■ **TUS TAREAS**:
A - Reproduce literalmente el fragmento del texto sobre el carnaval, desde las palabras "Este proceso de" hasta las palabras "de por vida.", incluidas estas.
B - Prolonga el texto sobre el carnaval y las murgas a partir de su última oración.

━━━━━ SECCIÓN DE TEXTO

Así fue, objetivamente, que el empobrecimiento de contenidos cuestionadores desde una óptica cabalmente popular, pareció contrastar con un cierto enriquecimiento de las formas artísticas, a tal punto que por primera en la historia, algunas murgas llegaron a ofrecer espectaculares y costosísimas actuaciones en escenarios europeos, con bastante más espectadores, obviamente, que los posibles en el empobrecido “paisito” de origen. No puede subestimarse en absoluto su valor artístico intrínseco, pero era ya el anticipo de cuánto se iría perdiendo como expresión cultural autóctona de los “de abajo”, por más que aquellas viejas murgas pre dictadura desentonaran un poco y a veces no se entendiera muy bien qué decían los improvisados y desafinados coros callejeros de laburantes que al menos se sacaban las ganas de gritar fuerte una vez al año las injusticias padecidas (ganas que a veces nos atacan a los oprimidos desde siempre, sin que en general nos animemos; todo un tema extra carnavalero: el tema del acostumbramiento a la docilidad y sus secuelas espirituales-culturales inhibitorias, por llamarle de algún modo).

Los momentos finales de la dictadura y sobre todo el primer lustro de “democracia” aggiornada y otra vez edulcorada, representaron un notable reverdecimiento del carácter burlón y viviseccionador carnavalero, volviéndose a la ridiculización de la burguesía cipaya tan corrompida como antes. Pero con una peculiaridad especial y hasta cierto punto comprensible: el humor crítico era lambién el llamado nada velado y entusiasta a apoyar la opción electoral “progresista”.
Este proceso de verdadera mutación cultural, tuvo también su correlato en cuanto a la desaparición de la inmensa mayoría de los múltiples escenarios públicos de barrio de antaño, generalmente armados sobre chatas de camiones o simplemente con tablas aportadas por los vecinos más “pudientes” (hubo en algunos barrios hasta dos o tres tablados montados en alguna esquina o a mitad de cuadra, bajo el farol del alumbrado público, muchas veces con actuaciones a capela, casi). El tablado venía a ser el segundo lugar de nucleamiento social después de las fábricas a las que el neoliberalismo fascista iría bajándole las cortinas hasta convetirlas en cementerios de una cierta prosperidad “nacional” que también fue apagándose junto a las voces portentosas y francas del viejo y emblemático murguero devenido ahora en desocupado crónico o changador manoseado, marginalizado y entristecido de por vida.
Nos encontramos hoy con un carnaval profesionalizado y mercantilizado a extremos impredecidos, con divas y divos más parecidos a estrellas de cine en la entrega de los Oscar, re-producidos e impostados en toda su conducta social externa, poco creíbles, poco queribles, pero sobre todo poco y casi nada comprometidos con el legado netamente popular de aquel “dios Momo” proletario y contestatario, devenido ya en dios desclasado que a la hora de la creación artística, escribe con la buena letra del que espera los favores de un poder que asegure el buen morfe, el cero kilómetro pequebú y el estrellato efímero adulado por la caterva de fanáticos más bien estupidizados que aguardan la llegada del “bus” refrigerado y desolorizado –en lugar del camión promiscuo y hediondo-- con sus pequeños dioses de voz asexuada, aspecto olímpico y broncilíneo, y, en general, re-copados y súper agradecidos con el respaldo oficial a lo que ellos mismos están contribuyendo a dinamitar junto a sus colaboradores con rango ministerial: la mejor cultura popular propiamente dicha, la que reivindica al pueblo trabajador también en sus fibras artísticas clasistas e independientes de la parafernalia politiquera al servicio de los poderosos.

━━━━━━━━━━
━━━━━ LISTADO EXTRAÍDO

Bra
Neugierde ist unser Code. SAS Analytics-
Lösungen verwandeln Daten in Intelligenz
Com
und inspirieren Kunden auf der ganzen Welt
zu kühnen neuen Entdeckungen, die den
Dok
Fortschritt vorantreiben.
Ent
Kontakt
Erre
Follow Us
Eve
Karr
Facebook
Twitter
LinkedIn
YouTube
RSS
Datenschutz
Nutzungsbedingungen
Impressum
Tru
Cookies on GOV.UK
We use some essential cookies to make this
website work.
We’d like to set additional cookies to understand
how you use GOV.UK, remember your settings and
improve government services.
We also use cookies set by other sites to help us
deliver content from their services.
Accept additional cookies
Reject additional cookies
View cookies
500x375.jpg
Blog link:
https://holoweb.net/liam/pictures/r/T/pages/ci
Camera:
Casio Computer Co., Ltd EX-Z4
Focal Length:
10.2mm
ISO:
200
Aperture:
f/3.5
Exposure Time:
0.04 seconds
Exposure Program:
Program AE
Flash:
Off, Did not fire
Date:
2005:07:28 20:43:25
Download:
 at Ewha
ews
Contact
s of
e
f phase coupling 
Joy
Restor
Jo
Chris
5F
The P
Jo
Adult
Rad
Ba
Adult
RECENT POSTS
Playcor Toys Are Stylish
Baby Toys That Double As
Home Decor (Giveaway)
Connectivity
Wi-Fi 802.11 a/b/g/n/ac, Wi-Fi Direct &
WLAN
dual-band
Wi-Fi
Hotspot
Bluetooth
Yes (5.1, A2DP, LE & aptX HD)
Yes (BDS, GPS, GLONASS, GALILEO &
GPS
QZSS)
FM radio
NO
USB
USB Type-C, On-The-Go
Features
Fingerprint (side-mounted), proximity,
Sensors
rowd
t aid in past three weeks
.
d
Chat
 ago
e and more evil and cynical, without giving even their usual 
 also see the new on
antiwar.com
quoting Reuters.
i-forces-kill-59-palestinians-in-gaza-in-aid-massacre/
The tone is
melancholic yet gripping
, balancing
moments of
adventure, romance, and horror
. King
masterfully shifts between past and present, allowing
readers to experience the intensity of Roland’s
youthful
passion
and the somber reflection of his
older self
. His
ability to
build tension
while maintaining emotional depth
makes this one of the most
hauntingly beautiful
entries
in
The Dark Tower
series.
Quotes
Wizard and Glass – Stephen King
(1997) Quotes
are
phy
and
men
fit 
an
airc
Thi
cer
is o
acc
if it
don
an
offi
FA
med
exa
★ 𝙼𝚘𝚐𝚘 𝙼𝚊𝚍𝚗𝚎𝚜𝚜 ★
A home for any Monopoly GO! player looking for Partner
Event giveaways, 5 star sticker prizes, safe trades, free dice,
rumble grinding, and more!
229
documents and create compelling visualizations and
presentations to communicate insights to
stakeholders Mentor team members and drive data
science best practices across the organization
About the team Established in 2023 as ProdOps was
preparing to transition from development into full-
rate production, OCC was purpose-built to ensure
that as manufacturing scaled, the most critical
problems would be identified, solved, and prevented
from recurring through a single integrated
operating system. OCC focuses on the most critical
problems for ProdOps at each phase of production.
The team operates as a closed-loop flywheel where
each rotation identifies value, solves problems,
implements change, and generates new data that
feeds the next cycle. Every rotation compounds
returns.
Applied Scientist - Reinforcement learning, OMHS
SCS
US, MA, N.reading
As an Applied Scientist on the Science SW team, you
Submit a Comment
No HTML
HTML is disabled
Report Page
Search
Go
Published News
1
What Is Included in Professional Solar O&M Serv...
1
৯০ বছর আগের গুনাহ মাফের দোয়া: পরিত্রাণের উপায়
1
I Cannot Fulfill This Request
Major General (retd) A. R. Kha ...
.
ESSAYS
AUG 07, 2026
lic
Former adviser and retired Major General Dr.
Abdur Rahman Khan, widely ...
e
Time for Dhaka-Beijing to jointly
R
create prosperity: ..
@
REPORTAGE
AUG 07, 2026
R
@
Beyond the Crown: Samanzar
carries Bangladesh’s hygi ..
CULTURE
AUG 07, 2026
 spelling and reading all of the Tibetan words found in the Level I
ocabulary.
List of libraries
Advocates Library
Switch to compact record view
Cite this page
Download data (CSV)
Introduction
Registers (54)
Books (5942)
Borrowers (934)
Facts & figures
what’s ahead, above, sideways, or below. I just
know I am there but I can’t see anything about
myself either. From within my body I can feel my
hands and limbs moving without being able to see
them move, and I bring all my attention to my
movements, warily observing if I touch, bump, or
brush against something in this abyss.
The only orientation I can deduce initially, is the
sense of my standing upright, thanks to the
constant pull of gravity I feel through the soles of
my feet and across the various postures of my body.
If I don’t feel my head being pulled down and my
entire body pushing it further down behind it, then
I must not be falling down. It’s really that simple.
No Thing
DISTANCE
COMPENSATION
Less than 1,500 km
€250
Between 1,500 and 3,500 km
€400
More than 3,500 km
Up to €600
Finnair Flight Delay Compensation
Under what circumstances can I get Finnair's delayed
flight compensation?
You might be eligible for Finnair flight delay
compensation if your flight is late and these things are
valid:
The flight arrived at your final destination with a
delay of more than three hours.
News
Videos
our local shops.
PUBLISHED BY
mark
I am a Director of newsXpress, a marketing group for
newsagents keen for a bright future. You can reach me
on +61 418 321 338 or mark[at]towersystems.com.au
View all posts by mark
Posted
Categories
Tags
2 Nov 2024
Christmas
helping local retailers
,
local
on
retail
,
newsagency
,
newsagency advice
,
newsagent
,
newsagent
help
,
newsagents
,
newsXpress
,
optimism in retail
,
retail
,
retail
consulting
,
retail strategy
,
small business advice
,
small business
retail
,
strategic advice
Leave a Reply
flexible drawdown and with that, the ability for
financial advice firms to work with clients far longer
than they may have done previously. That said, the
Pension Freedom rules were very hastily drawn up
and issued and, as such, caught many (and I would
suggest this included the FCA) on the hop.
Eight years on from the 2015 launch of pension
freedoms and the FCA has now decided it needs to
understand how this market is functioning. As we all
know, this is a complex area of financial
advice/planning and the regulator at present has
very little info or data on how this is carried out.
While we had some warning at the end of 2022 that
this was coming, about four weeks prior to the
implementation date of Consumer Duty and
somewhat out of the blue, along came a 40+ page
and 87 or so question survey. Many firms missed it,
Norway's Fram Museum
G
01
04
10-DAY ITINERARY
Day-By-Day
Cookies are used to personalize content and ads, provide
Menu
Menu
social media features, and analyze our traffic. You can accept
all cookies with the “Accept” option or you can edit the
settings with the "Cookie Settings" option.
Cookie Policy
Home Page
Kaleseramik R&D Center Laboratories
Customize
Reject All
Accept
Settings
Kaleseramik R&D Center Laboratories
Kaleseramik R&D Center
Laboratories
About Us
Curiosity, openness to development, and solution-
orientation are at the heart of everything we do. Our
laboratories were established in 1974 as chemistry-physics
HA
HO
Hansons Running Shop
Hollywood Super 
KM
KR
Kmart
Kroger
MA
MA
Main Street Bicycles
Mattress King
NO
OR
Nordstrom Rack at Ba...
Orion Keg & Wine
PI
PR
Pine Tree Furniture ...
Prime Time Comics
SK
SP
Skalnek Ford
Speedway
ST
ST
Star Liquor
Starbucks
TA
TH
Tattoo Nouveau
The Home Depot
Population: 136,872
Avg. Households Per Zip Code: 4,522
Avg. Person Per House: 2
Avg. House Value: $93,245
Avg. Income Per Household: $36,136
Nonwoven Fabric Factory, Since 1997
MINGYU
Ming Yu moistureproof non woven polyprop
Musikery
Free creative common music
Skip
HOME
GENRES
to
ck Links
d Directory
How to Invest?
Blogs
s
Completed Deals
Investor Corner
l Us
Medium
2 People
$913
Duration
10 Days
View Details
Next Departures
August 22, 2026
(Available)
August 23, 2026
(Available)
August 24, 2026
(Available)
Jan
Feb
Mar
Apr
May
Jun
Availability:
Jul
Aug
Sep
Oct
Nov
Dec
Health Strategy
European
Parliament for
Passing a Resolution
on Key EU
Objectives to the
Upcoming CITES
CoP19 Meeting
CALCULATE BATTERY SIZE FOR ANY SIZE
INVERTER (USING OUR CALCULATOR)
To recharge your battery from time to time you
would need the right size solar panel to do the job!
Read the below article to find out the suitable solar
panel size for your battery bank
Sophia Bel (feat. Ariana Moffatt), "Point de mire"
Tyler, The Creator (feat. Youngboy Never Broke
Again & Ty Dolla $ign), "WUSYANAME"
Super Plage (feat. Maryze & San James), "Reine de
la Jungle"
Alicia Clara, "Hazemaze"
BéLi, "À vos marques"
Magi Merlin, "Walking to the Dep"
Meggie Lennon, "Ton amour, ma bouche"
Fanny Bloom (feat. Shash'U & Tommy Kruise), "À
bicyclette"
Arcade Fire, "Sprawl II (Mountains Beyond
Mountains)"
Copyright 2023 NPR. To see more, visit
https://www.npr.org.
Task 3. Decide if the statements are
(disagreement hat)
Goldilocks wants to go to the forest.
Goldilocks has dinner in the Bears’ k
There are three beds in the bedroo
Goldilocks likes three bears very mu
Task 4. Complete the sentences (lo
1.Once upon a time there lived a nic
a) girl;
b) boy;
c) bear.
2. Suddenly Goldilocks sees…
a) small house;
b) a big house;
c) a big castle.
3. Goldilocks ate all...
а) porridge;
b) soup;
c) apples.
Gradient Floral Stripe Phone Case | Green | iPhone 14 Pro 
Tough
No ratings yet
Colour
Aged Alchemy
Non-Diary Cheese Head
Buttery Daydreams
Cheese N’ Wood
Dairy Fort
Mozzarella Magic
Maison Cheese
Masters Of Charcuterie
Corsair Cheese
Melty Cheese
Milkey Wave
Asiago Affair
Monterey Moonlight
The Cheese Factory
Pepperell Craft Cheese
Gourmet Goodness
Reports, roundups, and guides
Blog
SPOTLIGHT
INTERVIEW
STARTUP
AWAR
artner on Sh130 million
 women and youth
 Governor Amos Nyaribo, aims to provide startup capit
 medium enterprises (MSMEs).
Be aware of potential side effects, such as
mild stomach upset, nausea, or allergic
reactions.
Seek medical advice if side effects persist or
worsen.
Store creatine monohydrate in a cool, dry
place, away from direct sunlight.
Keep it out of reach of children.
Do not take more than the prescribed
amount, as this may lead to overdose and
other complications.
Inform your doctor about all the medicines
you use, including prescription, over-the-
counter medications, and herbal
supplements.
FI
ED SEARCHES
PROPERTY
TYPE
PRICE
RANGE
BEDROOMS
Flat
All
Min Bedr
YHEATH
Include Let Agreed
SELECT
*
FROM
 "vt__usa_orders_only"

━━━━━━━━━━

■ **RESPUESTAS DEL EJERCICIO**:
A -
Este proceso de verdadera mutación cultural, tuvo también su correlato en cuanto a la desaparición de la inmensa mayoría de los múltiples escenarios públicos de barrio de antaño, generalmente armados sobre chatas de camiones o simplemente con tablas aportadas por los vecinos más “pudientes” (hubo en algunos barrios hasta dos o tres tablados montados en alguna esquina o a mitad de cuadra, bajo el farol del alumbrado público, muchas veces con actuaciones a capela, casi). El tablado venía a ser el segundo lugar de nucleamiento social después de las fábricas a las que el neoliberalismo fascista iría bajándole las cortinas hasta convetirlas en cementerios de una cierta prosperidad “nacional” que también fue apagándose junto a las voces portentosas y francas del viejo y emblemático murguero devenido ahora en desocupado crónico o changador manoseado, marginalizado y entristecido de por vida.

B -
Se lo mire por donde se lo mire, no hay expresión que mejor defina en general al actual carnavalero vernáculo y su pasaje por los modernosos escenarios alejados del barrio, que la de obsecuencia lisa y llana al sistema y sus gobernantes de turno, siendo tan solo una ínfima minoría los que tratan de mantener a salvo las raíces proletarias y cuestionadoras del carnaval criollo, que no exhiben grandilocuentes frases pseudo filosóficas o comprometidas, pero que no se equivocan a la hora de apuntar la sátira y el escarnio sobre quienes lo tienen merecido.
Claro que muchos dirán lo que es evidente, pero no justificante: el carnaval refleja el movimiento de la lucha de clases, traduce sus vicisitudes nerviosas y contradictorias en sátira y buen humor y, cuando corresponde, saluda también los grandes cambios históricos que representan avances para el pueblo trabajador y la misma sociedad… Pero, aún suponiendo la existencia de esos “grandes cambios”, ¿qué es lo que explica que el murguero se haya convertido en cuestionador del trabajador organizado?, ¿por qué ni siquiera lo que vemos y oímos en estas “mega carnestolendas” es satirización inteligente y sana, y sí ataque furibundo y animoso contra los que no dejan de luchar debido a que los “grandes cambios” no les abarcan o debido a que creen justamente que los “grandes cambios” pasan por cumplir la misión histórica de la clase trabajadora de emanciparse de los chupasangre y de liberar las capacidades creadoras populares hoy sofrenadas por la dominación capitalista?.
Efectivamente, el carnaval refleja todo eso y mucho más. Y lo que refleja, aunque nos duela, es que aquella consustanciación proletaria de hace medio siglo y más –en un país todavía muy distante del “progresismo”--, ha venido transformándose en apropiación desclasada de sectores sociales que actúan más parecido al legendario y tristísimo bufón del rey –alegre e ingenioso, pero alcahuete y adulón, interesadamente adulón, al fin de cuentas— que al laburante que no vive del carnaval, sino para el carnaval y que las ocho horas y todo el oprobio cotidiano suyo y de su familia, no le permiten la liviandad lameculo de subirse a un estrado para cantar rastreramente estrofas que califican a los sindicalistas y sus sindicatos en lucha, de “mafia corporativa”, “enemigos del progreso”, “trancapelotas”, etc., etc., etc.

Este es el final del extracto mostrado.